The supplementary feeding programme is essential as it targets women and children in the moderate malnutrition stage, preventing them reaching severe acute malnutrition, which is much harder to treat. Only 3 weeks ago I was in the most northern district of Malawi, Chitipa, at the district hospital. Sitting in the NRU being assessed for admission was what looked like a long-legged baby being carried in its mother’s arms. The baby weighed 12kg, and was 5 years old. If supplementary feeding and anti-retroviral treatment were reaching all those who needed it children like this one wouldn’t exist.

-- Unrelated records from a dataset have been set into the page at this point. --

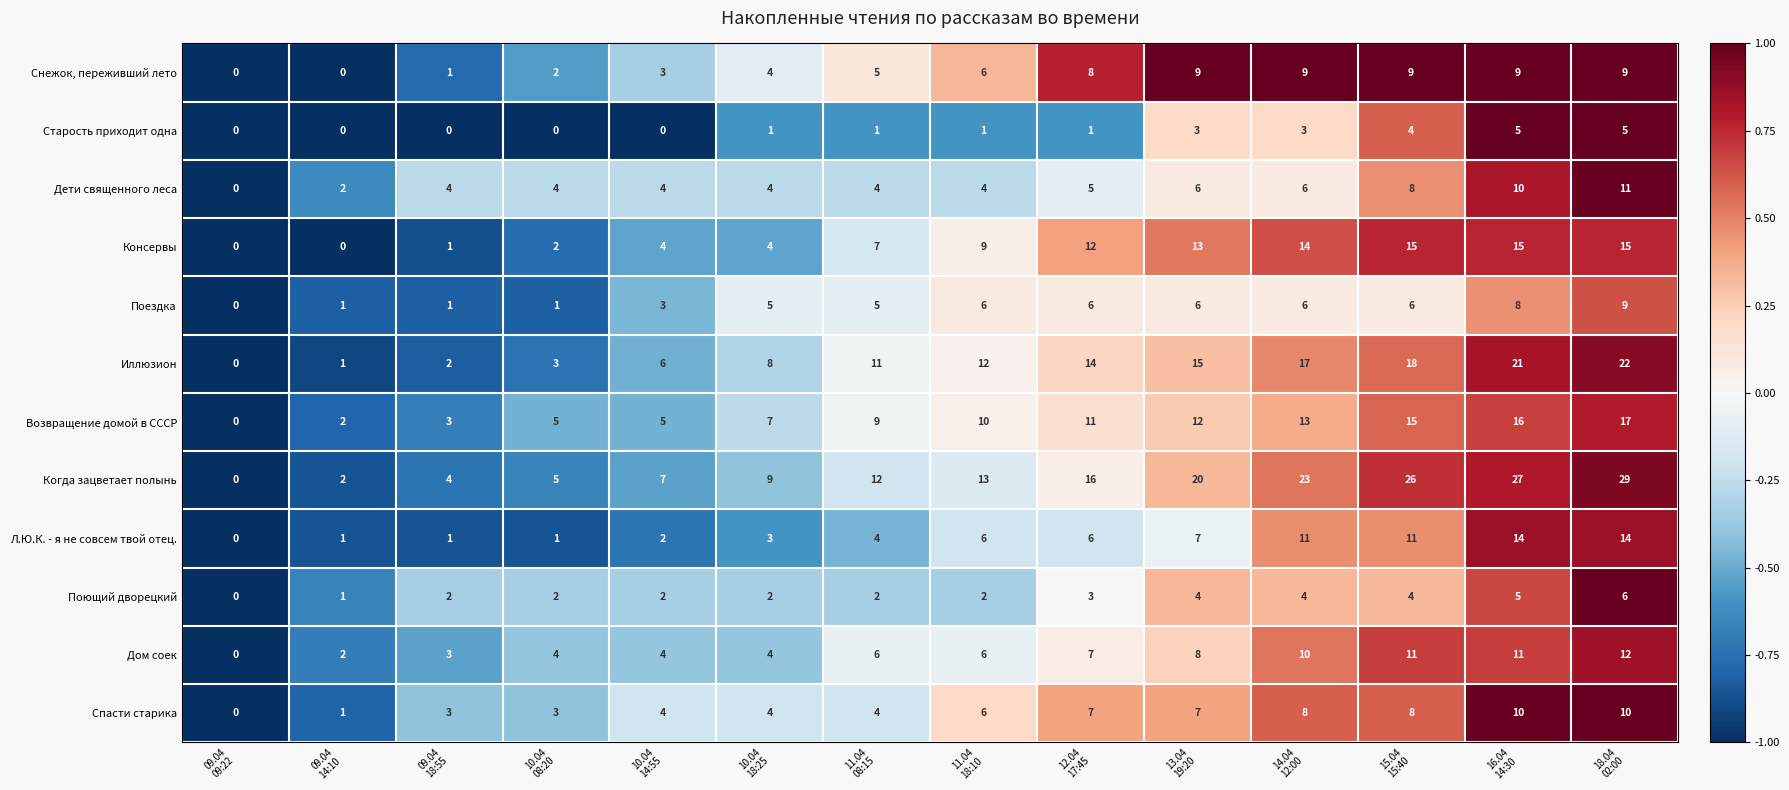

What is the maximum value for Поющий дворецкий?

6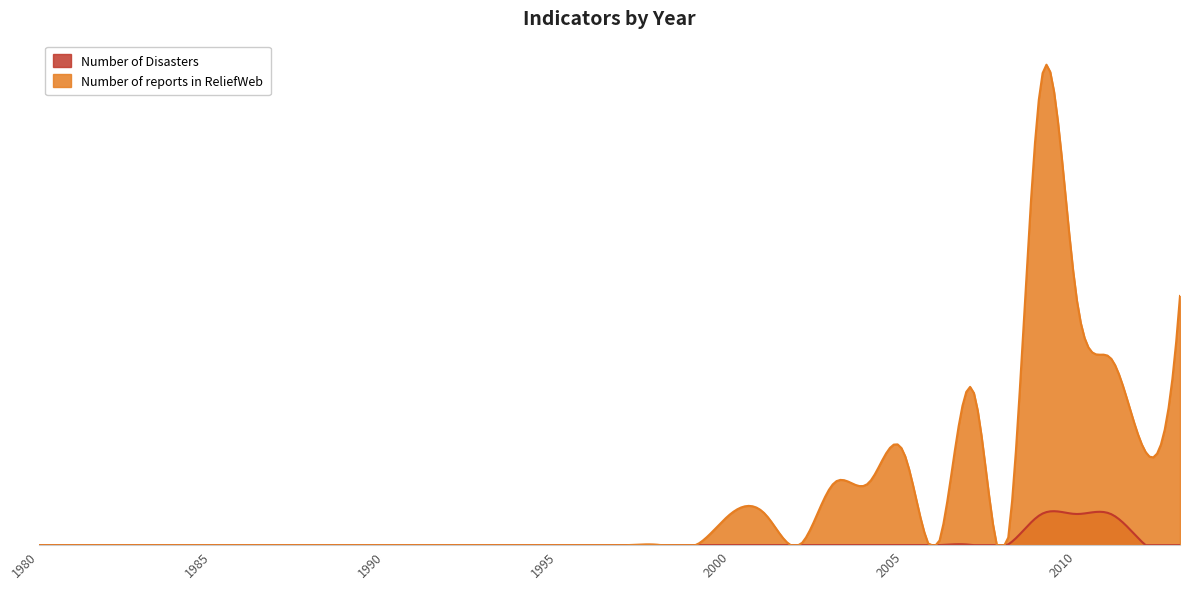

What is the average value of the Number of reports in ReliefWeb series?

2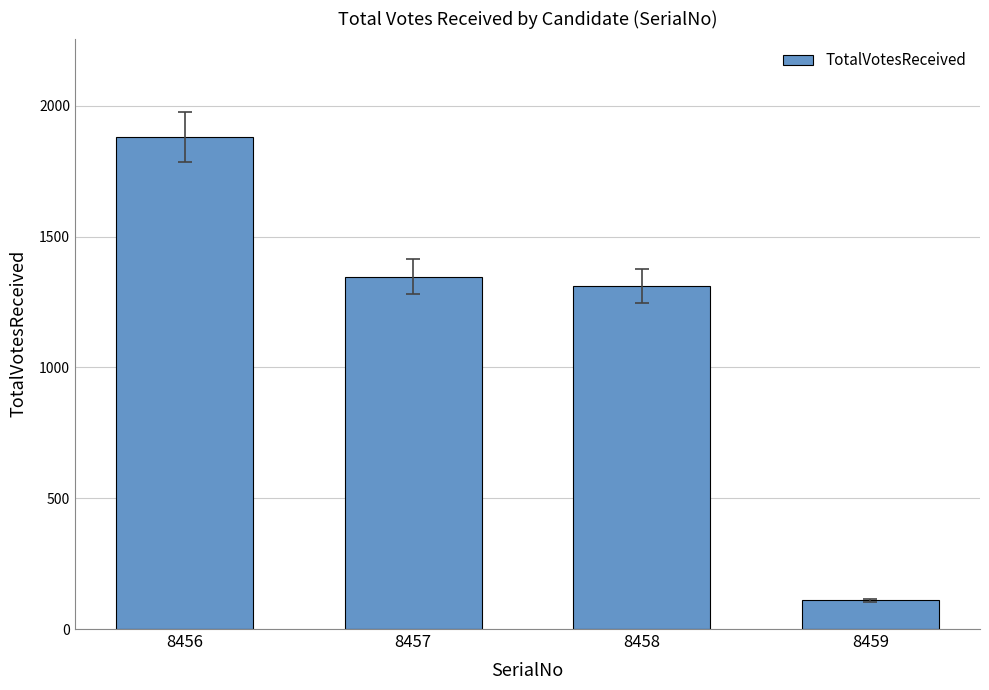

What is the value of the 4th bar from the left?

110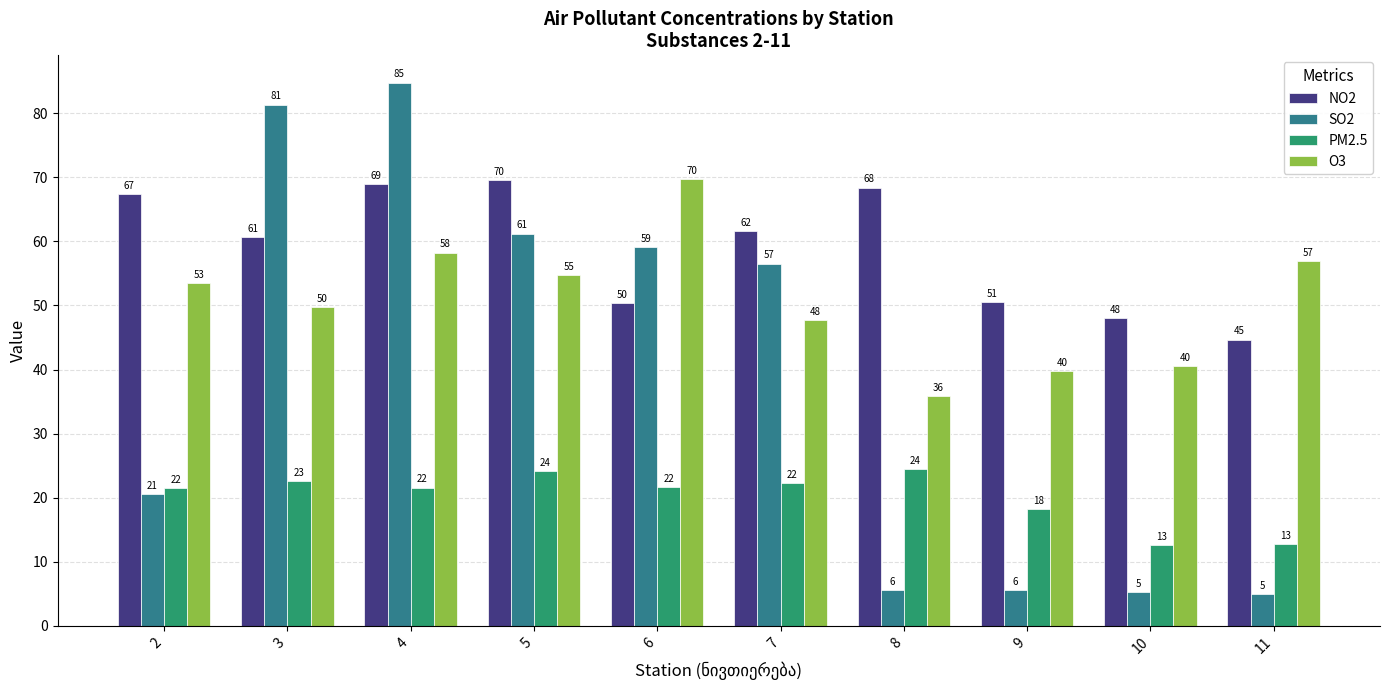

What is the total value across all series at 5?

209.7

In the last couple of months our house was broken into. The petrol for the police to come to our house and make an inspection had to be paid for by us. A statement was handwritten by us, agreed to by the police, then we had to type it up, print it onto the one sheet of paper the police provided, make 4 copies, return to the police station and pay 500kw (about 2 pounds) to have it stamped. I can see why many people never bother with a police report. Then another colleague died this time from malaria, reminding that this highly treatable illness is a killer in sub-Saharan Africa even amongst the highly educated and well off. For Ennelles the illness was compounded by HIV, and at 26 years old she leaves behind her HIV negative son and a rather large gap on the eight floor of our building. She makes the third colleague to die in the 15 months I’ve been here. Then, after nearly 8 months of waiting the Italian Government have agreed to fund my proposal for 28 nutrition demonstration gardens based on the Low Input Model of permaculture, one per district, based at the nutrition rehabilitation units at the District Hospitals. This is without doubt the most positive thing achieved to date.

Half the time I still think more harm is done than good by this aid game – the aid mentality, the dependence on lunch and travel allowances, the craving for the material uselessness of the West, the attempts to change a country where crime is low and the family unit rules, and where the saying goes that the only reason there has never been a civil war is because the population is so apathetic. The other half I wonder why it seems such an effort and begging process to rectify such a blatant and palpable wrong: that half the world is incredibly rich and half the world is incredibly poor, and that it was only by chance that we were born into the rich half. Even then we still seem able to abuse all that’s on offer, destroy our bodies, turn blindly from those that need help, and feel hard done by when something doesn’t go exactly as we want.